Un projet sportif élargi
Le conseil municipal a voté la création d’une autorisation de programme intitulée « construction de vestiaires », pour un montant total de 1 000 000 €. Cette enveloppe doit permettre d’organiser les dépenses sur plusieurs années, avec des crédits répartis entre 2026, 2027 et 2028.

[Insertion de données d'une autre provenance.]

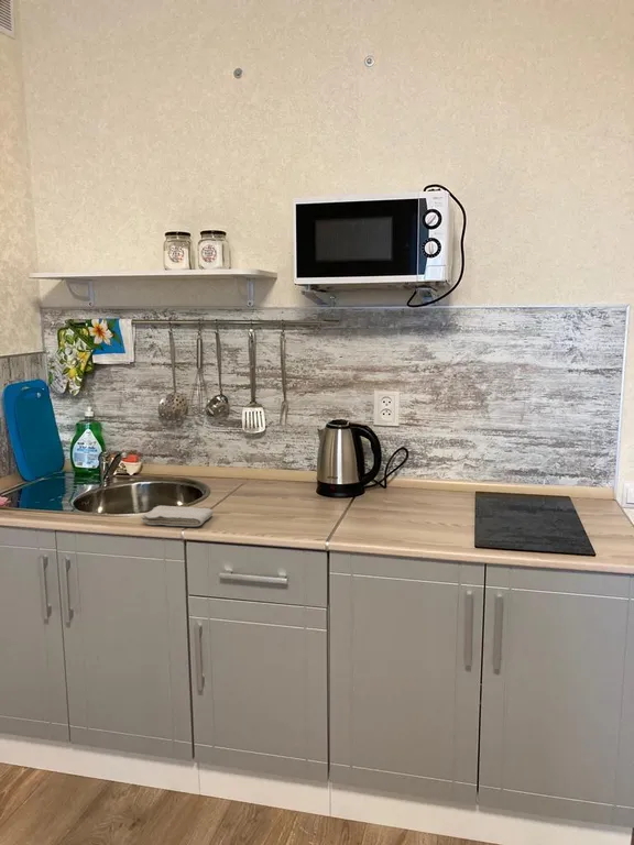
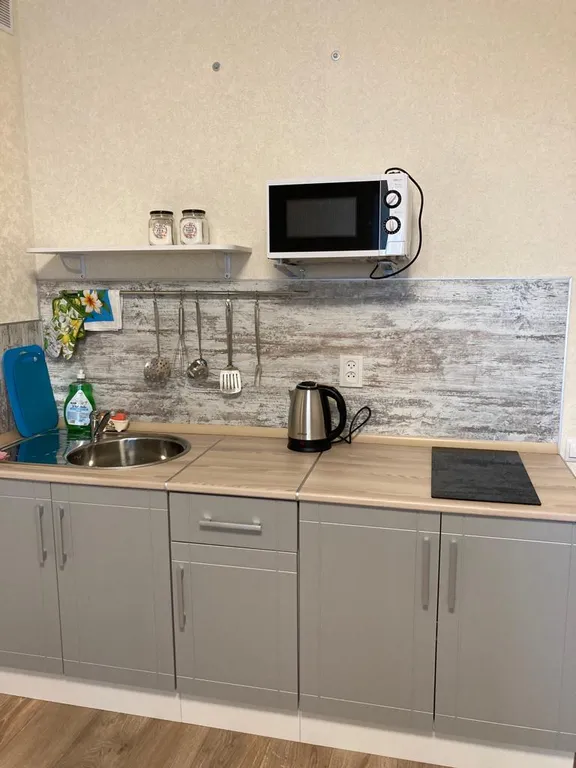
- washcloth [140,505,214,527]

Pascal Beuve a expliqué que la municipalité souhaitait faire évoluer le projet pour y intégrer un club-house. L’objectif est de répondre aux besoins du club de football et de renforcer l’équipement sportif, notamment après la rétrocession du stade.
Des réserves sur les financements
Paul Lefranc s’est interrogé sur les possibilités de financement des projets locaux pour un investissement de cette envergure, en rappelant que les recherches précédentes avaient montré peu de subventions disponibles. Il a aussi signalé que les fonds de l’Agence nationale du Sport n’étaient plus les mêmes qu’il y a trois ans. Pascal Beuve a répondu qu’il avait rencontré les services de l’État, le Département et la Région, et qu’il devait aussi échanger avec la ligue et la fédération de football.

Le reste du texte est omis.